:: Task prompt ::
Copy out every row below word for word, omitting the pictures.

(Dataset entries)
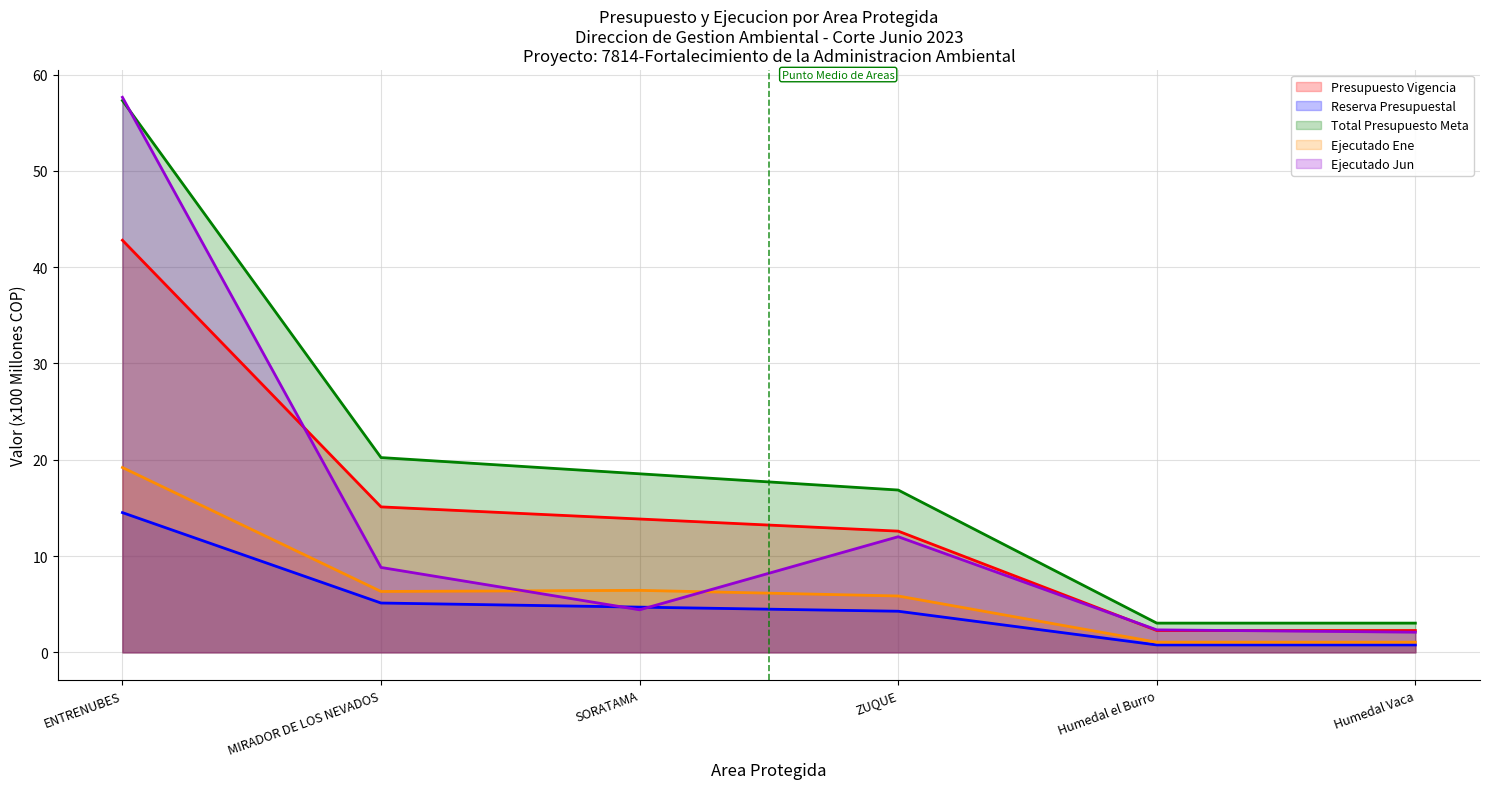

Which series changed the most between ENTRENUBES and ZUQUE?

Ejecutado Jun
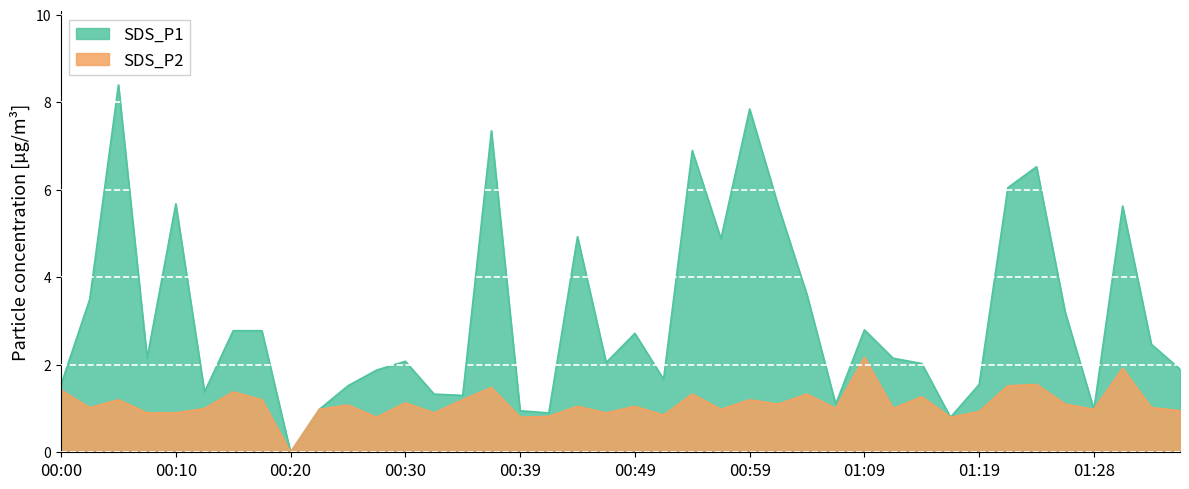

What is the highest value of the SDS_P2 series?

2.2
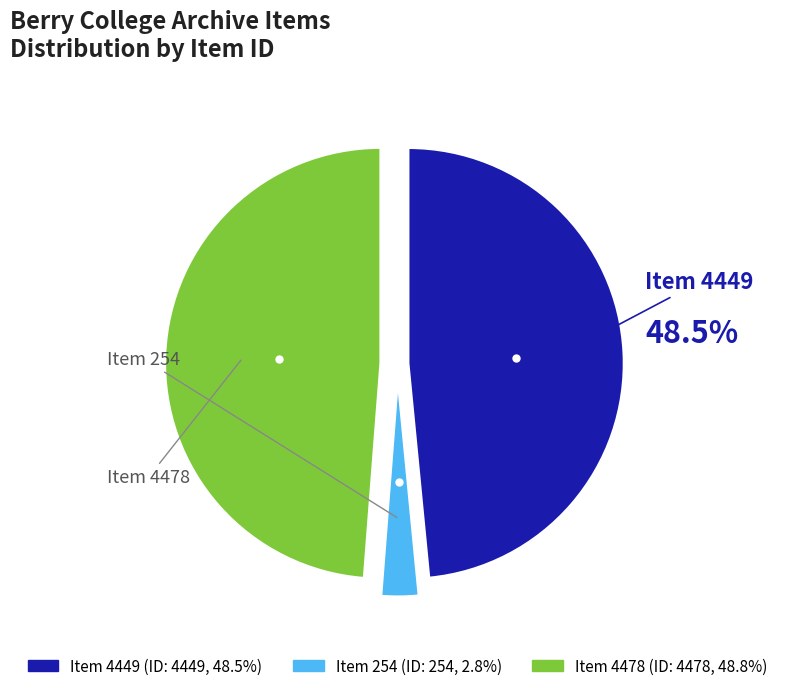

To the nearest percent, what is the difference between the largest and smallest slice percentages?

46%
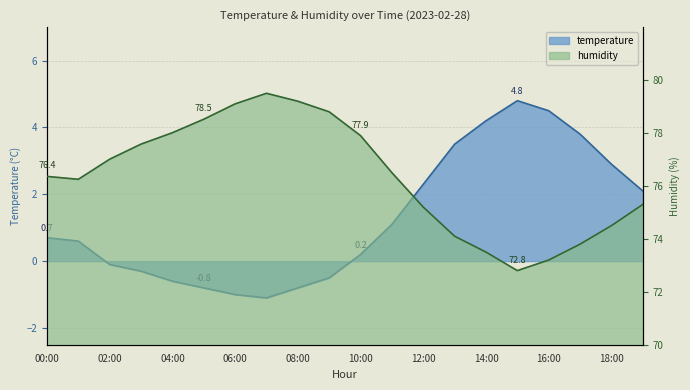

List the series in order of their overall mean, lowest first.

temperature, humidity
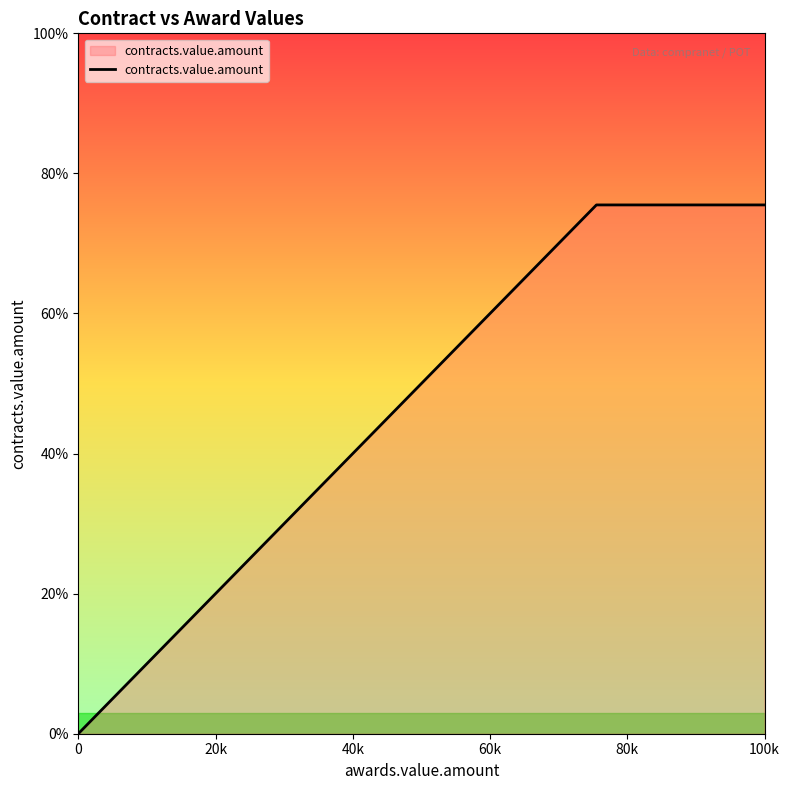

True or false: the data has more than 1 interior local peaks.

False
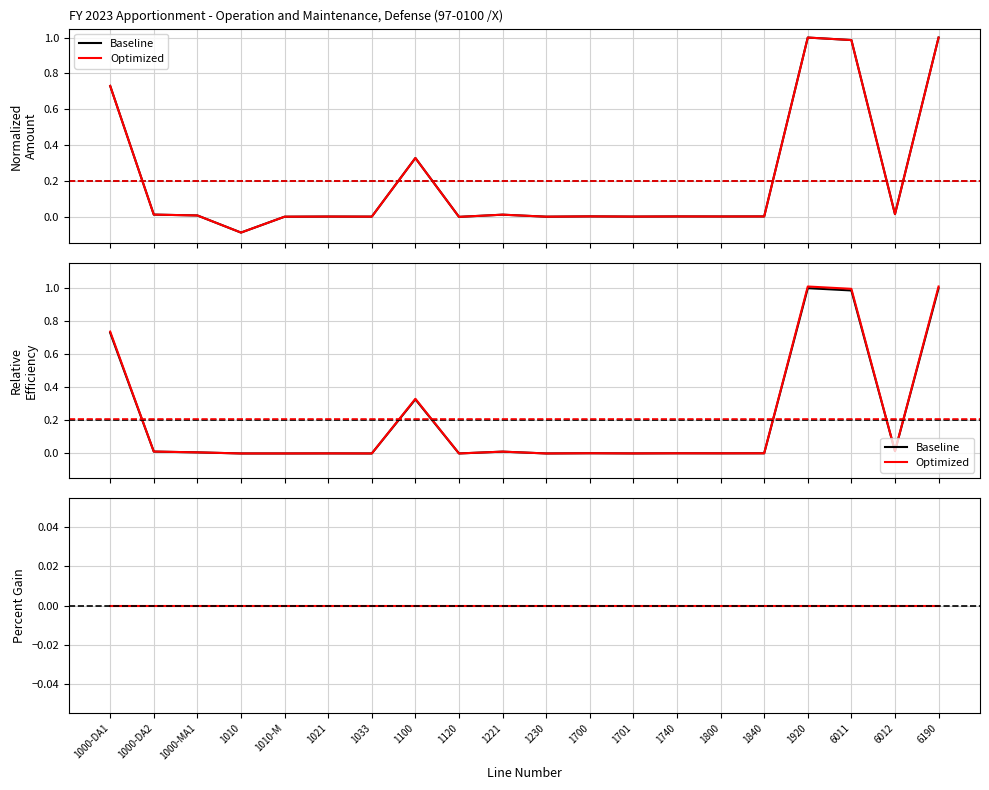

Rank the series at 1100 from highest to lowest value.

Baseline, Optimized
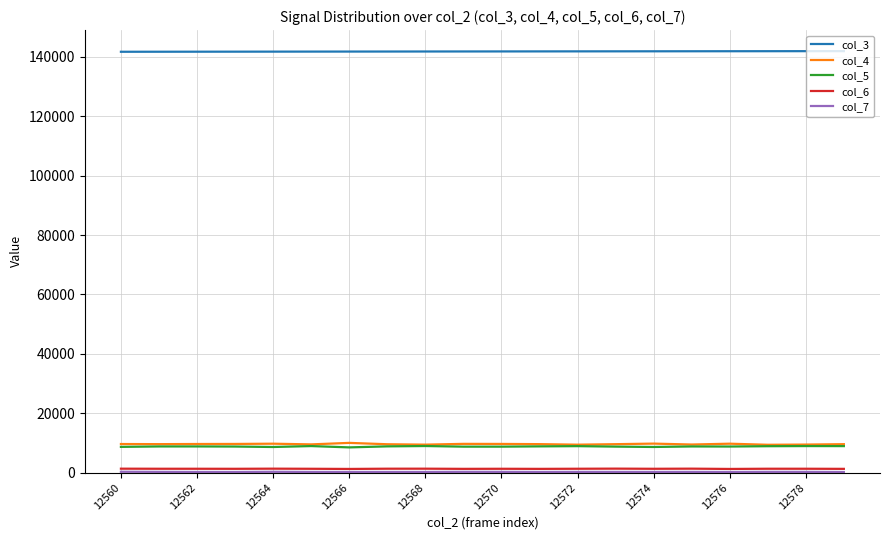

True or false: col_5 and col_3 cross at least once.

False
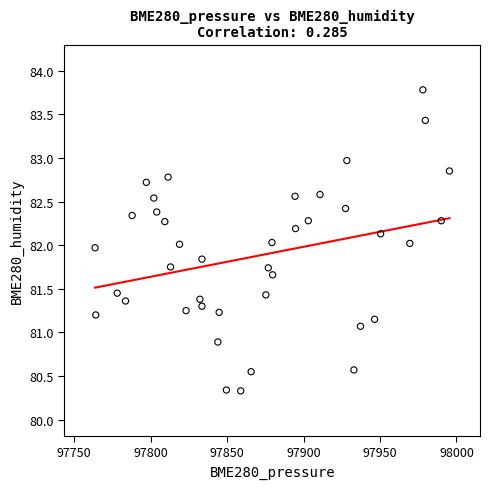

What is the range of X values (max minus min)?

231.7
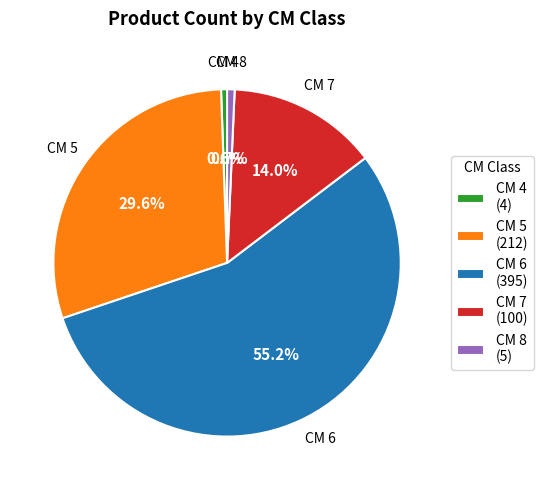

Between CM 5 and CM 7, which is larger?

CM 5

:: Answer box ::
Which series changed the most between ENTRENUBES and ZUQUE?

Ejecutado Jun

What is the highest value of the SDS_P2 series?

2.2

To the nearest percent, what is the difference between the largest and smallest slice percentages?

46%

List the series in order of their overall mean, lowest first.

temperature, humidity

True or false: the data has more than 1 interior local peaks.

False

Rank the series at 1100 from highest to lowest value.

Baseline, Optimized

True or false: col_5 and col_3 cross at least once.

False

What is the range of X values (max minus min)?

231.7

Between CM 5 and CM 7, which is larger?

CM 5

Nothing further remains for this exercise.